My House Points column from today's Liberal Democrat News.
Some choice ...
The problem with Labour’s leadership election is that there are too many Milibands and not enough women. It would help if David and Ed had a sister – say Lilly Miliband – but even that would leave them a long way from balance.
Because Andy Burnham is a Miliband too. It’s not just that he looks like one: he also thinks like one. And he has had a very Miliband career: joined the Labour Party in boyhood, Oxbridge, researcher to Labour’s good and great, found a safe seat, became a minister, entered the Cabinet.
It’s just that he does not appear as bright as his fellow Milibands. Who could forget his argument in January 2006 that it would be “foolish in the extreme” to tell MPs how much the identity card scheme would cost? So he’s silly Miliband.

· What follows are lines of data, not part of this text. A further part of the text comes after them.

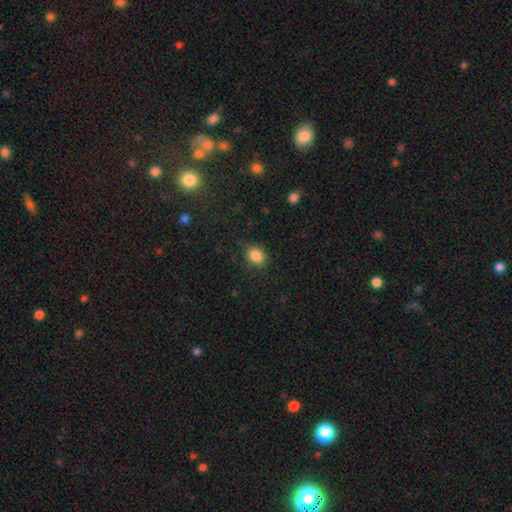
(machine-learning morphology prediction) This is clearly a smooth galaxy (86%). How rounded: possibly round (50%). Merging: clearly none (84%).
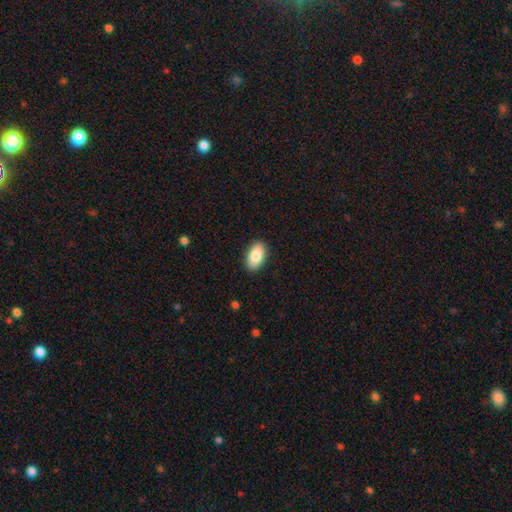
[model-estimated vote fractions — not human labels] Smooth or featured: smooth — 86% (featured or disk — 8%)
How rounded: in between — 94% (round — 3%)
Merging: none — 90% (minor disturbance — 8%)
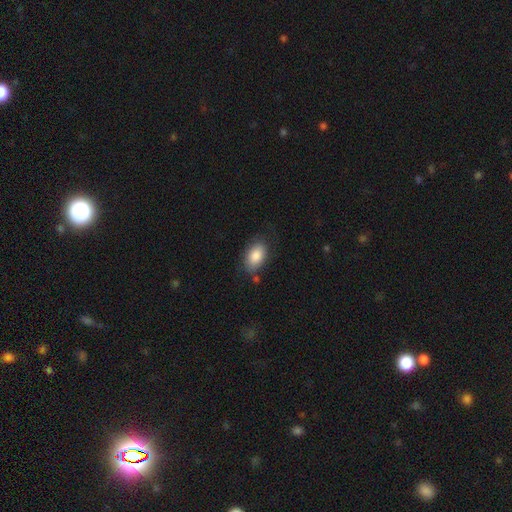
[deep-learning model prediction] This appears to be a smooth galaxy with no disk features (85%) that is in between round and cigar-shaped (90%). Merging: none (72%).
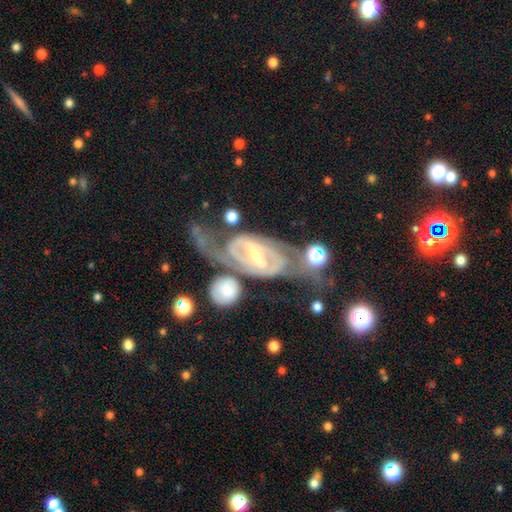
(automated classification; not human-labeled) smooth_or_featured: featured or disk (p=0.88) [alt: smooth p=0.07]
disk_edge_on: no (p=0.94) [alt: yes p=0.06]
bar: strong (p=0.52) [alt: weak p=0.35]
has_spiral_arms: yes (p=0.94) [alt: no p=0.06]
spiral_winding: medium (p=0.44) [alt: tight p=0.38]
spiral_arm_count: 2 (p=0.81) [alt: can't tell p=0.09]
bulge_size: small (p=0.56) [alt: moderate p=0.30]
merging: none (p=0.42) [alt: major disturbance p=0.25]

Beyond the Milibands there are John McDonnell and Diane Abbott – the latter from that popular comedy duo Abbott and Portillo. They may have some following in the wider Labour Party, but they will have trouble getting enough nominations from Labour MPs – and they, presumably, are the people who know them best.
Which leaves us with Ed Balls, the walking embodiment of the man in Whitehall knows best, if in doubt order another filling cabinet philosophy of government. He knows where the bodies from the Blair and Brown years are buried. In fact he buried many of them himself.
Electing him as Labour leader would be to echo a favourite story of Rabbi Blue. It’s the one about the Russian officials who were in such despair about the way things had gone since the Berlin Wall came down that they organised a seance and summoned up the spirit of Josef Stalin.
Stalin appeared in a puff of sulphurous smoke and the officials pleased with him to come back and govern Russia again. Eventually the dictator agreed – on one condition: “This time there will be no more Mr Nice Guy.”
Labour’s rules, which allow little time for candidates to get themselves nominated and then ensure an interminable campaign, mean we are in for a long boring summer. And it looks as though Labour will have to choose a Miliband whether they like it or not. So he will be Willy-Nilly Miliband.
Lilly or Lily? Sorry to be pedantic, but my Mum's a Lily.
ReplyDeleteActually the net cost of the ID Card scheme as presently configured was due to be low: it uses the passport back office and the £30 fee was predicted to cover much of the cost of the enrolment offices. Even the passport scheme recovers a great deal of its costs from the fee that we pay. (This was all explained by Lord Erroll last year.)
ReplyDeleteThe huge cost (grossly underestimated by our then once and future govt, so I bought into the LSE estimate of around £10bn - but that was just for deployment, not including operation) was in the "we are watching you" operational organisation, requiring a massive call centre, a million bespoke online terminals (not the 10,000 that govt once told us), and an electronic version of the old East German data repository.